Friday was the first day bears have been able to apply pressure since the election. Friday was four days since markets pressured highs, and for the S&P, it was the third distribution day since the last accumulation day.
While the S&P is drifting a little off course, it's still able to make relative performance gains against the Russell 2000. Money may start cycling from Small Caps to more defensive Large Cap stocks.
The Nasdaq was slower to the punch in posting new highs, but it has only experienced one distribution day since the last accumulation day. Technicals remain net bullish. If there is an index to reverse Friday's selling, then the Nasdaq is perhaps the best one to challenge.
The Russell 2000 has experienced the greatest amount of profit taking since December rolled in. Friday's 'gravestone doji' marked a continuation of selling pressure as traders took advantage of the rally to take profits - creating the spike to highs. Technicals started to turn with the 'sell' trigger in the MACD.
The long term outlook has many similarities to the 2004-06 period.
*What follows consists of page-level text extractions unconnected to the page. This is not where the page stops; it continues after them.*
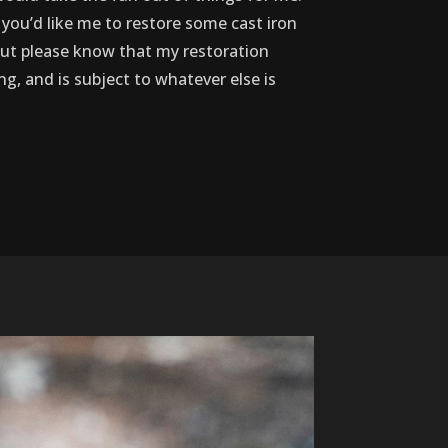
 you’d like me to restore some cast iron
, but please know that my restoration
ing, and is subject to whatever else is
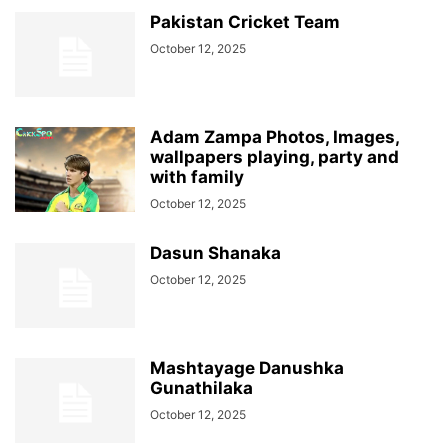
Pakistan Cricket Team
October 12, 2025
Adam Zampa Photos, Images,
wallpapers playing, party and
with family
October 12, 2025
Dasun Shanaka
October 12, 2025
Mashtayage Danushka
Gunathilaka
October 12, 2025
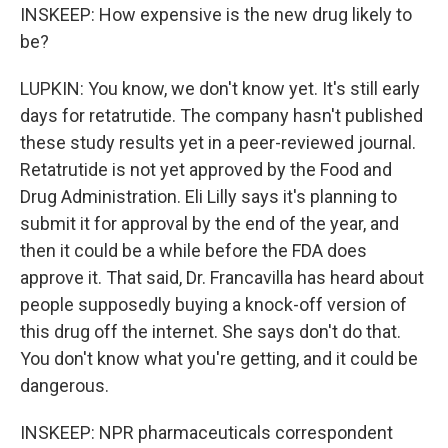
INSKEEP: How expensive is the new drug likely to
be?
LUPKIN: You know, we don't know yet. It's still early
days for retatrutide. The company hasn't published
these study results yet in a peer-reviewed journal.
Retatrutide is not yet approved by the Food and
Drug Administration. Eli Lilly says it's planning to
submit it for approval by the end of the year, and
then it could be a while before the FDA does
approve it. That said, Dr. Francavilla has heard about
people supposedly buying a knock-off version of
this drug off the internet. She says don't do that.
You don't know what you're getting, and it could be
dangerous.
INSKEEP: NPR pharmaceuticals correspondent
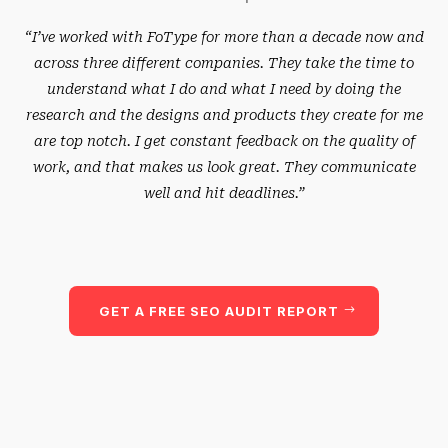
“I’ve worked with FoType for more than a decade now and
across three different companies. They take the time to
understand what I do and what I need by doing the
research and the designs and products they create for me
are top notch. I get constant feedback on the quality of
work, and that makes us look great. They communicate
well and hit deadlines.”
GET A FREE SEO AUDIT REPORT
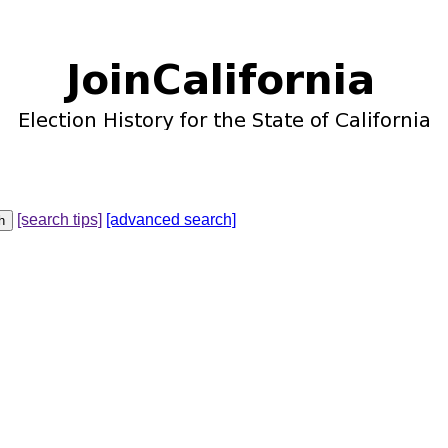
[search tips]
[advanced search]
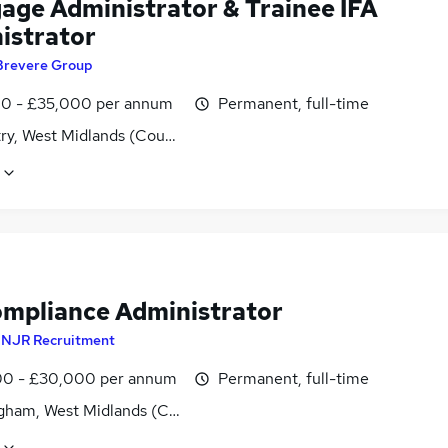
age Administrator & Trainee IFA
istrator
Brevere Group
0 - £35,000 per annum
Permanent, full-time
ry, West Midlands (County)
ompliance Administrator
y
NJR Recruitment
0 - £30,000 per annum
Permanent, full-time
gham, West Midlands (County)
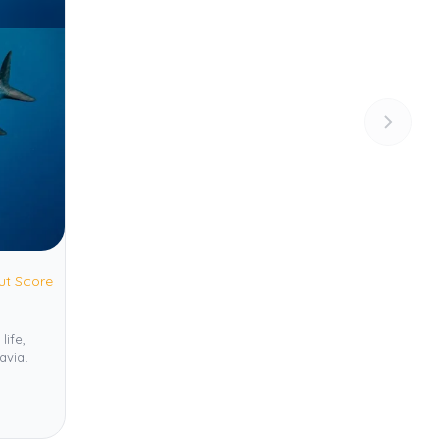
ut Score
life,
avia.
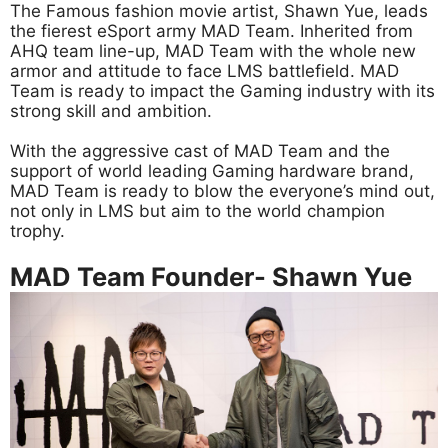
The Famous fashion movie artist, Shawn Yue, leads
the fierest eSport army MAD Team. Inherited from
AHQ team line-up, MAD Team with the whole new
armor and attitude to face LMS battlefield. MAD
Team is ready to impact the Gaming industry with its
strong skill and ambition.
With the aggressive cast of MAD Team and the
support of world leading Gaming hardware brand,
MAD Team is ready to blow the everyone’s mind out,
not only in LMS but aim to the world champion
trophy.
MAD Team Founder- Shawn Yue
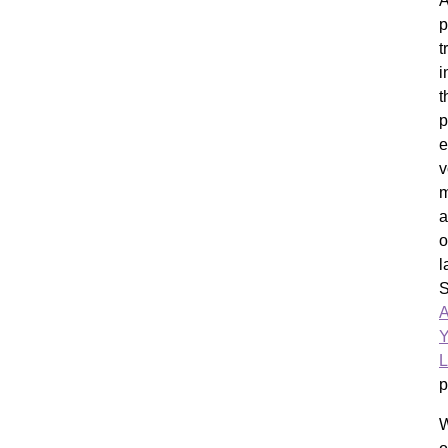
A
p
t
i
t
p
e
v
m
a
o
l
A
Y
L
p
W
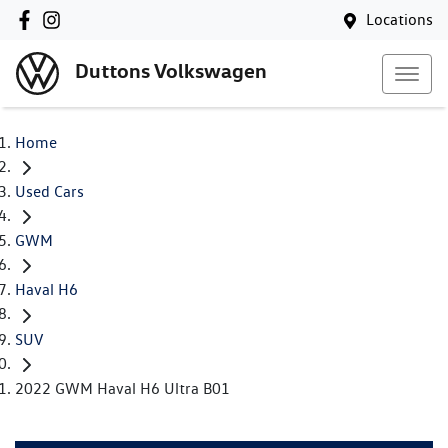
Locations
Duttons Volkswagen
Home
Used Cars
GWM
Haval H6
SUV
2022 GWM Haval H6 Ultra B01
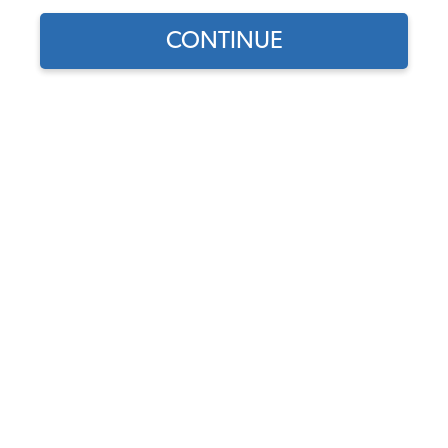
Show Filters
CONTINUE
Select Your
EMPI VW Dual Carburetor
Engine
Kit - 40mm HPMX -
Standard Manifolds - Type
ENGINE TYPE
1 - Chrome Air Cleaners
Code:
47-7317
SELECT DETAIL
$853.95
$725.86
(14)
As low as $33.49 per
month*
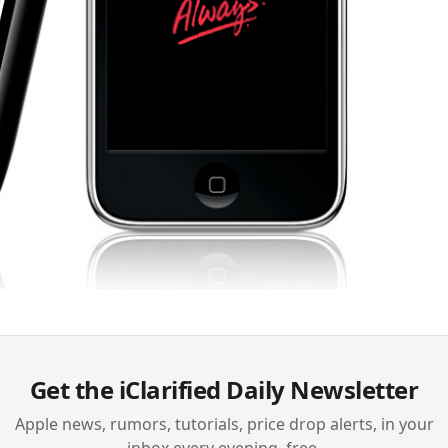
Get the iClarified Daily Newsletter
Apple news, rumors, tutorials, price drop alerts, in your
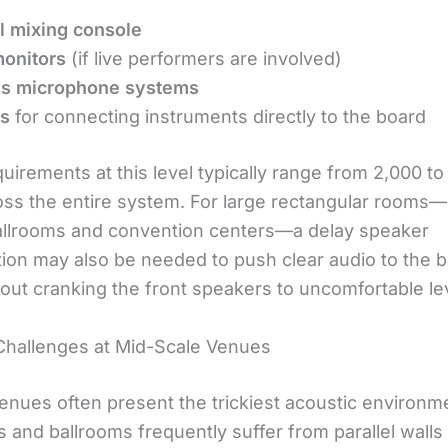
al mixing console
onitors
(if live performers are involved)
ss microphone systems
es
for connecting instruments directly to the board
irements at this level typically range from 2,000 to
oss the entire system. For large rectangular roo
ballrooms and convention centers—a delay speaker
tion may also be needed to push clear audio to the b
out cranking the front speakers to uncomfortable le
Challenges at Mid-Scale Venues
nues often present the trickiest acoustic environm
s and ballrooms frequently suffer from parallel walls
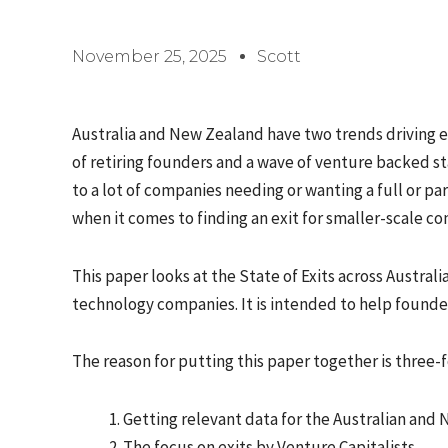
November 25, 2025
Scott
Australia and New Zealand have two trends driving 
of retiring founders and a wave of venture backed s
to a lot of companies needing or wanting a full or par
when it comes to finding an exit for smaller-scale c
This paper looks at the State of Exits across Austr
technology companies. It is intended to help founder
The reason for putting this paper together is three-f
Getting relevant data for the Australian and
The focus on exits by Venture Capitalists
Should this continue then watch for a blowout top in 2017, but it could be the latter part of next year before it emerges. The next long term buy signal won't occur until the percentage of Nasdaq Stocks above the 200-day MA is below 20%.
In the meantime, Transports are leading the Dow higher, which is bullish for the economy and good for Transport stocks, but Dow stocks may underperform.
For tomorrow, bulls need a strong start or the action which has afflicted Small Caps will spread to Large Caps and Tech.